Thursday, January 8, 2009

Rule #4 TURN YOUR LIFE INTO A WORK OF ART



We hopped on the four-lane LA Freeway in our rented gold Ford Focus. It was already dark. Ferraris, Maseratis, Corvettes and Lamborghini’s zipped by.
I was a freaking out.

“Where are we?” I asked myself. I had nervous diarrhea.

We took the Wilshire Blvd. exit. Suddenly, we were in another world: hushed and opulent. Tiny lights sparkled on the trunks of towering palms. Beverly Hills, land of the rich and famous, lay before us like a bitch waiting be f*cked.

I was TOTALLY lost. On a side-street I saw two Japanese girls. They told me, in broken english, “Turn left, turn right, turn left, go straight, you see!”

The Beverly Hilton rises up from the boulevard, a massive monument, flooded with light, gushing with fountains, alive with tropical plants and flowers. We staggered in, bone weary. My ‘up-do’ usually so chic and tidy, looked like the Cretaceous–Tertiary extinction event.

But Mummy still looked good, and Josh, the concierge, recognized us instantly.

“Hello Win! Hello Phoebe! We’ve been waiting for you!.” .

I’d been talking to Josh for a month – planning our reservations, tour and accommodations . I told him I was bringing a very special guest.
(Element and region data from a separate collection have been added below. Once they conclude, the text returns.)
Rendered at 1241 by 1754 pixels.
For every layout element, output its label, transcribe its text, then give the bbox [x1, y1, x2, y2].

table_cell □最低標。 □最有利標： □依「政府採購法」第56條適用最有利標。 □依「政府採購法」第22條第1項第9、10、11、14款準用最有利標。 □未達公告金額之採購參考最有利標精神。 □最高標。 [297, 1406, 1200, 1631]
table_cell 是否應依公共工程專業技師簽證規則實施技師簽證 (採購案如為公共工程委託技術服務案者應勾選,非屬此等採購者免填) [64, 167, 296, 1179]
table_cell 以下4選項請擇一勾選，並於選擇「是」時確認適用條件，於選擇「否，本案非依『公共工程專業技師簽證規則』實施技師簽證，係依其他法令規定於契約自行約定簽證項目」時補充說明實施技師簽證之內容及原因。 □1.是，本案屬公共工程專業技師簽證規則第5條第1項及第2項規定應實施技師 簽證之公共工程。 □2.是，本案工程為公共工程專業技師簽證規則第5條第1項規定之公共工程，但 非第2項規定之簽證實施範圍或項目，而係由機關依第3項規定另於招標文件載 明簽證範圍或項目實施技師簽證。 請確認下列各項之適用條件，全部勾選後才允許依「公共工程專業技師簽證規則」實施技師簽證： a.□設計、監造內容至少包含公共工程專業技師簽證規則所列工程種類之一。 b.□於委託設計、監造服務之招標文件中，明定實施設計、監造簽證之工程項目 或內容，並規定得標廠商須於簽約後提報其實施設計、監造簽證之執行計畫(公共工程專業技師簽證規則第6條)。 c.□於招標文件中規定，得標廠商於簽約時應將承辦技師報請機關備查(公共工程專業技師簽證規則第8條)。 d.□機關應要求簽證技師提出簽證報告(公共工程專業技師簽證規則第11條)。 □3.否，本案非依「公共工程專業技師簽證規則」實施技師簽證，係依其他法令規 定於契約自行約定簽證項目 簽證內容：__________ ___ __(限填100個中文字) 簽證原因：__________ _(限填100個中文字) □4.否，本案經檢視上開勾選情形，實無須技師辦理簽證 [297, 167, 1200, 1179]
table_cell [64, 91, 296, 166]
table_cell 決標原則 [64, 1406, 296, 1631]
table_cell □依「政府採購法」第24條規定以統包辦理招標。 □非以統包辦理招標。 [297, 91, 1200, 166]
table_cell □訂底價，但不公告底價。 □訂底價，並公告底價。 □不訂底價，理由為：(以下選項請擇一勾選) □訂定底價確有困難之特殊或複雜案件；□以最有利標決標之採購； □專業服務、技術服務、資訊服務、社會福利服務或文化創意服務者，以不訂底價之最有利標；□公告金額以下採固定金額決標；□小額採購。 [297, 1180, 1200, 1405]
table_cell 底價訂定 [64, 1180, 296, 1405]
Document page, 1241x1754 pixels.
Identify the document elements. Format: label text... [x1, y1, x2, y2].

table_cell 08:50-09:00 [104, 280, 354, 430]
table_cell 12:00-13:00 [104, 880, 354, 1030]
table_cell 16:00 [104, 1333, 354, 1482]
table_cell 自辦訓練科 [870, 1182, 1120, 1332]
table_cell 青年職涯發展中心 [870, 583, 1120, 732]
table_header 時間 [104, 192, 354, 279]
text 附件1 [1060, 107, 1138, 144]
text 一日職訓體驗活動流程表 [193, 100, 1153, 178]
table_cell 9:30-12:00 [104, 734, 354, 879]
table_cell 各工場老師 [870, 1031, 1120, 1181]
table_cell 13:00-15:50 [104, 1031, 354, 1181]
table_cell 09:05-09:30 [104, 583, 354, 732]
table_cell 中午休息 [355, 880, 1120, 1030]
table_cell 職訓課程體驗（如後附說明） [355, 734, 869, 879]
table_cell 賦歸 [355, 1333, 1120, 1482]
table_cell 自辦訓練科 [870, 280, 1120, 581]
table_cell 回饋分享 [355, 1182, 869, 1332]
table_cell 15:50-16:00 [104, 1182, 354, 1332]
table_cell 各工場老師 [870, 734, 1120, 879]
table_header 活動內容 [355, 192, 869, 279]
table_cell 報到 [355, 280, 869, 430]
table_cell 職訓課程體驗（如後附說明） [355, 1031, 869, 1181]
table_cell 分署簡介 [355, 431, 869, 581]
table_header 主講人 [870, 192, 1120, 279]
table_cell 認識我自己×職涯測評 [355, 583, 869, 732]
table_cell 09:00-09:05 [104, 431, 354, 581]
“Don’t worry Phoebe. We will give your mother the time of her life!”

Josh gave us his favorite room: “Cabana Room #1” by the pool. One wall of our room was glass. We could see starlets swimming in the pool, their nubile bodies illuminated by the Christmas lights. They were wearing bikinis and drinking Mai Tais. It was 55 degrees.

When Hilary Knight interviewed Esther Williams for Vanity Fair last year she wanted to be interviewed at the Hilton, by this pool. It is known as “the most beautiful pool in Beverley Hills”.

6PM

We dressed for dinner. I wore a grey dress with an empire waist, zebra stripe shoes with a medium wedge heel and black stockings with chevron patterns. Mummy looked perfect in pink cashmere, silk scarf, and black suede shoes with a red wedge platform.



WALKING ON WATER


I called for the Hilton Family personal driver. Mr. L. He picked us up in a Lexus limo and drove us to a restaurant called “The Crustacean.” The floor is an aquarium. You walk on glass. Under your feet, tropical fish swim happily as if nothing about this whole arrangement is unusual in any way. The aquarium is a path that leads you into the French colonial splendor of the dining room.
An excellent Smooth Jazz band was playing. Mummy said,

“I like that music.”

Our server, Marcello, was handsome and charming. (Figure 1.) He suggested that I order the Chilean Sea Bass. I recoiled in horror,

“But that is on the Monterey Aquarium “don’t eat” list!

Marcello said,

“Yes! But this is a special occasion.” Marine Ecology and Conservation went out the window. Neptune forgive me. I had the bass.

Mummy had salmon.

Our food was delicious. Mummy loved the flowers. I loved the flavors and our darling server Mario. Everything was beautiful.

Mr. L picked us up in the limo. Mr. L was Bob Hope’s personal bodyguard and limo driver for thirty years. He drove Mr. Hope up to the last week of his life. (Bob Hope died at 101)

Bob Hope was a protestant but his wife Dolores was a catholic. Hope’s wife asked him where he wanted to be buried. Hope said,

“I don’t know. Surprise me!”

We went back to the Hilton and fell asleep immediately.